ニューホライズンズが撮影した冥王星とその衛生カロン
 
NASA はまず探査機のハード/ソフトともに故障していないことを確認し、つづいてテレメトリーデータなどをもとに不具合が発生した原因の解析を進めました。

そして、NASAはその原因が冥王星への最接近とともに実施するフライバイ(探査する惑星の軌道に入らず、通過しながら惑星の撮影や実験を行うこと)に関するコマンドを送信したタイミングに起因することを確認しました。さらに今後しばらくは同種のコマンドを送信する予定はなく、冥王星探査に影響を及ぼす心配もないことを発表しました。

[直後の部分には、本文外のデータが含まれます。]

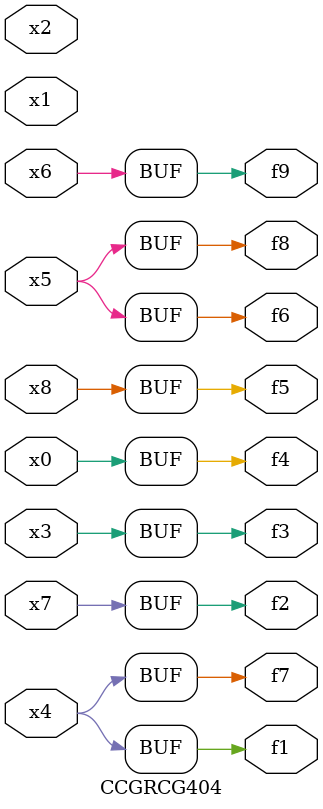
<source format=v>
module CCGRCG404(
	input x0, x1, x2, x3, x4, x5, x6, x7, x8,
	output f1, f2, f3, f4, f5, f6, f7, f8, f9
);
	assign f1 = x4;
	assign f2 = x7;
	assign f3 = x3;
	assign f4 = x0;
	assign f5 = x8;
	assign f6 = x5;
	assign f7 = x4;
	assign f8 = x5;
	assign f9 = x6;
endmodule

</source>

NASA の惑星科学部長ジム・グリーンは7月6日の発表で「現在は通常のオペレーションを回復しており、7月7日には観測も再開できる」としています。

ニューホライズンズは7月14日に冥王星およびその衛生カロンに最接近の予定。あまりに地球から遠く、通信速度も遅いため、測定したデータはいったん機体内に蓄積し、2016年春頃までかけて順次地球へと送信する計画です。

またニューホライズンズは冥王星を通過後は、太陽系外縁に位置するエッジワース・カイパーベルトに到達し、そこにある天体の観測を予定しています。